**Linear Algebra**

“This is really useful. You might get a call one day from Downtown, asking you how to take the inverse of a two-by-two matrix.”

**Text: **Linear Algebra and its Applications by David C. Lay (optional)

**Prof:** Dr Richard Anstee

Professor Anstee looks kinda like a classic Prof. Fuzzy white hair, check. Kindly yet contemplative expression, check. He is also a natural teacher, having a cavalier attitude yet still able to get the material across. He says the most whimsical things in the middle of lecture, making his classes really entertaining. He spent the first week teaching many of the major concepts intuitively for two-by-two matrices. The following weeks till the second midterm were both applying and more rigorously fleshing out the ideas discussed in the first week, so don’t get psyched by the first week if the material is really new for you. Anstee tends to switch perspectives a lot during lectures, without explicitly informing you. I have a feeling he does this on purpose, to keep us on our toes, because viewing things from multiple perspectives is a core feature of Linear Algebra. He is also a really kind Prof, holding many-many office hours and always willing to chat to his students. He also brought home-made cookies on the last class :D.

Some quips:

“You never know who you will meet on the bus!”

**Difficulty**

Since I had learnt this material before, I am not a fair judge. However, for people who have either never taken an honours math class or have no familiarity with matrices this course is probably both challenging and do-able. More then any other course I have taken so far, conceptual understanding is key. In calculus you can memorize a ton of algorithms and you can go pretty far. In linear, the questions are deceptively simple if you can make the connection to theory. On exams, some ten mark questions were literally two or so lines. He also gives you practice exams where the first few questions (these are often the ones that test computation) are exactly the same as the one on the real exam, except with different numbers, so there is really no excuse for losing many marks on the first 40%. Some of the homework questions are significantly more challenging then exam questions, but they are do-able, and he gives you lots of help if you ask him. Conceptually, since linear algebra is about multiple perspectives, to do very well in this course, I would suggest consulting a variety of sources. In terms of marks, after generous scaling, I think that one can get a decent grade in this course, though those who are new to honours math might have to work extra hard.

**Key Concepts**

Representing linear transformations as matrices

N-dimensional Vector Spaces (generalization of R^n)

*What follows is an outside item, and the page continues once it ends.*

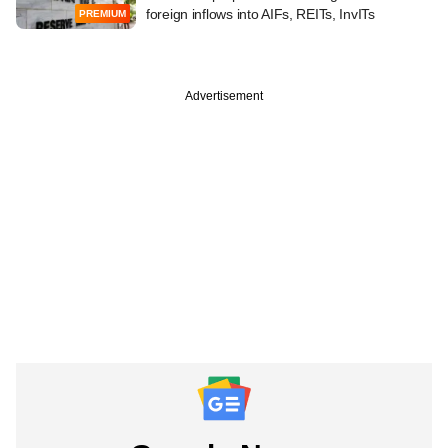
foreign inflows into AIFs, REITs, InvITs
PREMIUM
Advertisement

Properties of matrices/transformations (characteristic, determinant, trace, rank, eigenvalues)

Types of matrices/transformations (diagonal, diagonalizable, invertible, orthogonal, hermitian)

** Hard Concepts**

Change of basis: Got really confused by this. What I realized was, depending on the context, one can interpret a matrix as a change-of-basis, or as a linear transformation on a given basis. Another thing to keep in mind is that a change-of-basis matrix has column vectors that form a basis of the domain in the co-ordinates of the image.

Complex conjugate: Didn’t go to deep into complex numbers, but got confused about which theorems apply in the complex/real case respectively.

Entry-wise manipulation of arbitrary matrices: Had difficulty visualizing the a_ij element in a matrix.

**Conclusion**

Fun, intelligent class. Favourite class this term.